DIRECTIONS FOR THIS TASK -
Give the line containing "thumb mcp: (1156, 1038)" again, exactly, along with all later lines of the entries, through the last one.

######

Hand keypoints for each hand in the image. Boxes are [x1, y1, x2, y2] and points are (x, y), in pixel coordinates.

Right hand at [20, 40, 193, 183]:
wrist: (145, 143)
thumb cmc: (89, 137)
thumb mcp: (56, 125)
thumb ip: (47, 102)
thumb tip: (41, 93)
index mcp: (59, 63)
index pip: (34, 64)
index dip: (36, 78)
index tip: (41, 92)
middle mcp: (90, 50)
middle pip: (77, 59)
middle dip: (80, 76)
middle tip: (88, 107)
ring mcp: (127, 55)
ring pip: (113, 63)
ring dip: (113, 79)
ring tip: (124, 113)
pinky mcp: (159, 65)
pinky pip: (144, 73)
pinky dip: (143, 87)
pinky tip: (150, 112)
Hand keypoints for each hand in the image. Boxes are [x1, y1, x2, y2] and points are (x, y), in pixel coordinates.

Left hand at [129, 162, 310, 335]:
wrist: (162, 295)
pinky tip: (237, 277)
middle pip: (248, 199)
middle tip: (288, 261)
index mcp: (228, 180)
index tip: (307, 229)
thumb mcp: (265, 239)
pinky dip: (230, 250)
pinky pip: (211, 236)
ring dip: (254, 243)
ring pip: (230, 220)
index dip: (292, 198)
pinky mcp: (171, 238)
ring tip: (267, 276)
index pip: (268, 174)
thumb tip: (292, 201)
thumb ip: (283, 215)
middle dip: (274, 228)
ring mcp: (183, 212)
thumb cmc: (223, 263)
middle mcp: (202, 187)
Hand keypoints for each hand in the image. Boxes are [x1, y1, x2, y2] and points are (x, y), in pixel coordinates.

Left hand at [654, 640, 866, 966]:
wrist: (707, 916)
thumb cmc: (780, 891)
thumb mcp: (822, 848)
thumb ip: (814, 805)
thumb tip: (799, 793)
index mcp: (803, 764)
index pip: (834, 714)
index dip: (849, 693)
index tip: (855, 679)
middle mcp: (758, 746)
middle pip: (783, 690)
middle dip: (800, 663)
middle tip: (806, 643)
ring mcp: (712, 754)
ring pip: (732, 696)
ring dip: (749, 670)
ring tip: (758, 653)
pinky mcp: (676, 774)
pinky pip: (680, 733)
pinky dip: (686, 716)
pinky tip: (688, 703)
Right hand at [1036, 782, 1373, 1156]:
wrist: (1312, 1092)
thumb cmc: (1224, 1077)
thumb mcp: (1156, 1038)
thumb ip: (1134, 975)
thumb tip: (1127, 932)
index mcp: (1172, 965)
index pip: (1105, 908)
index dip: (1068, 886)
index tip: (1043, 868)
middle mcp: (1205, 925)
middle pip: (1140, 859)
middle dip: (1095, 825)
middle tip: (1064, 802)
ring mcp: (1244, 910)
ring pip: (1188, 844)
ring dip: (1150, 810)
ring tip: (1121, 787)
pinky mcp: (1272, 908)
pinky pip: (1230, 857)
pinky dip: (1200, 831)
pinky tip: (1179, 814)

######

RESULT OF THIS TASK -
thumb mcp: (1156, 1038)
thumb ip: (1134, 975)
thumb tip: (1127, 932)
index mcp: (1172, 965)
index pip: (1105, 908)
index dip: (1068, 886)
index tip: (1043, 868)
middle mcp: (1205, 925)
middle pip: (1140, 859)
middle dip: (1095, 825)
middle tip: (1064, 802)
ring mcp: (1244, 910)
ring pip: (1188, 844)
ring dip: (1150, 810)
ring tip: (1121, 787)
pinky mcp: (1272, 908)
pinky pip: (1230, 857)
pinky dip: (1200, 831)
pinky tip: (1179, 814)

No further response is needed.